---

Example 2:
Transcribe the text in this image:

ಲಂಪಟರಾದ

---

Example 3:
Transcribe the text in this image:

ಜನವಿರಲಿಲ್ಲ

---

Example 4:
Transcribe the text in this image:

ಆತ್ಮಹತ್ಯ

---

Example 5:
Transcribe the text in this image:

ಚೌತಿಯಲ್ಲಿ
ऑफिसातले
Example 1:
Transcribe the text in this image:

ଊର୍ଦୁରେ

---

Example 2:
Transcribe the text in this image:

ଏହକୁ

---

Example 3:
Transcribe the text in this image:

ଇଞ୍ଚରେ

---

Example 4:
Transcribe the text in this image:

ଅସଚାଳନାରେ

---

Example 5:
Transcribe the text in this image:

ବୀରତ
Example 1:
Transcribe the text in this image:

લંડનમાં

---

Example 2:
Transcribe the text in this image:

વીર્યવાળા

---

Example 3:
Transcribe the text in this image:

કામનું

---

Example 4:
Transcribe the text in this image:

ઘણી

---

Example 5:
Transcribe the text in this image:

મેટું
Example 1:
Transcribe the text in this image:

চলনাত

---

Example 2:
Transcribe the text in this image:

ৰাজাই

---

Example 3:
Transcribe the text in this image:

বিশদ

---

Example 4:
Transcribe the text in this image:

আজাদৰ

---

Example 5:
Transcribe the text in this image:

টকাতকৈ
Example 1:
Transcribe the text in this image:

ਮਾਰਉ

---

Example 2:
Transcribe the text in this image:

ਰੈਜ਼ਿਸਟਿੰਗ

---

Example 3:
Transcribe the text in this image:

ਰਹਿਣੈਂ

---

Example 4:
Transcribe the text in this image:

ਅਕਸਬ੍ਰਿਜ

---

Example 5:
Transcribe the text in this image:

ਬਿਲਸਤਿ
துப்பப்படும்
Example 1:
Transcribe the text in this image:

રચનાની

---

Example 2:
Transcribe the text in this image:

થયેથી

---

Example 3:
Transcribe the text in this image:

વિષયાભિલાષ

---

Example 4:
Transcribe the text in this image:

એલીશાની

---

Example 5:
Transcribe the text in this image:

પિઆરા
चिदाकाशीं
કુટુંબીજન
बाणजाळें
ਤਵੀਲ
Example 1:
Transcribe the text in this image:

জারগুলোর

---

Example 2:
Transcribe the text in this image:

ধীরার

------------------------------------------------------------

EXERCISE GOAL
Repeat the material in full. Nothing may differ.

EXPECTED ANSWER
---

Example 2:
Transcribe the text in this image:

ಲಂಪಟರಾದ

---

Example 3:
Transcribe the text in this image:

ಜನವಿರಲಿಲ್ಲ

---

Example 4:
Transcribe the text in this image:

ಆತ್ಮಹತ್ಯ

---

Example 5:
Transcribe the text in this image:

ಚೌತಿಯಲ್ಲಿ
ऑफिसातले
Example 1:
Transcribe the text in this image:

ଊର୍ଦୁରେ

---

Example 2:
Transcribe the text in this image:

ଏହକୁ

---

Example 3:
Transcribe the text in this image:

ଇଞ୍ଚରେ

---

Example 4:
Transcribe the text in this image:

ଅସଚାଳନାରେ

---

Example 5:
Transcribe the text in this image:

ବୀରତ
Example 1:
Transcribe the text in this image:

લંડનમાં

---

Example 2:
Transcribe the text in this image:

વીર્યવાળા

---

Example 3:
Transcribe the text in this image:

કામનું

---

Example 4:
Transcribe the text in this image:

ઘણી

---

Example 5:
Transcribe the text in this image:

મેટું
Example 1:
Transcribe the text in this image:

চলনাত

---

Example 2:
Transcribe the text in this image:

ৰাজাই

---

Example 3:
Transcribe the text in this image:

বিশদ

---

Example 4:
Transcribe the text in this image:

আজাদৰ

---

Example 5:
Transcribe the text in this image:

টকাতকৈ
Example 1:
Transcribe the text in this image:

ਮਾਰਉ

---

Example 2:
Transcribe the text in this image:

ਰੈਜ਼ਿਸਟਿੰਗ

---

Example 3:
Transcribe the text in this image:

ਰਹਿਣੈਂ

---

Example 4:
Transcribe the text in this image:

ਅਕਸਬ੍ਰਿਜ

---

Example 5:
Transcribe the text in this image:

ਬਿਲਸਤਿ
துப்பப்படும்
Example 1:
Transcribe the text in this image:

રચનાની

---

Example 2:
Transcribe the text in this image:

થયેથી

---

Example 3:
Transcribe the text in this image:

વિષયાભિલાષ

---

Example 4:
Transcribe the text in this image:

એલીશાની

---

Example 5:
Transcribe the text in this image:

પિઆરા
चिदाकाशीं
કુટુંબીજન
बाणजाळें
ਤਵੀਲ
Example 1:
Transcribe the text in this image:

জারগুলোর

---

Example 2:
Transcribe the text in this image:

ধীরার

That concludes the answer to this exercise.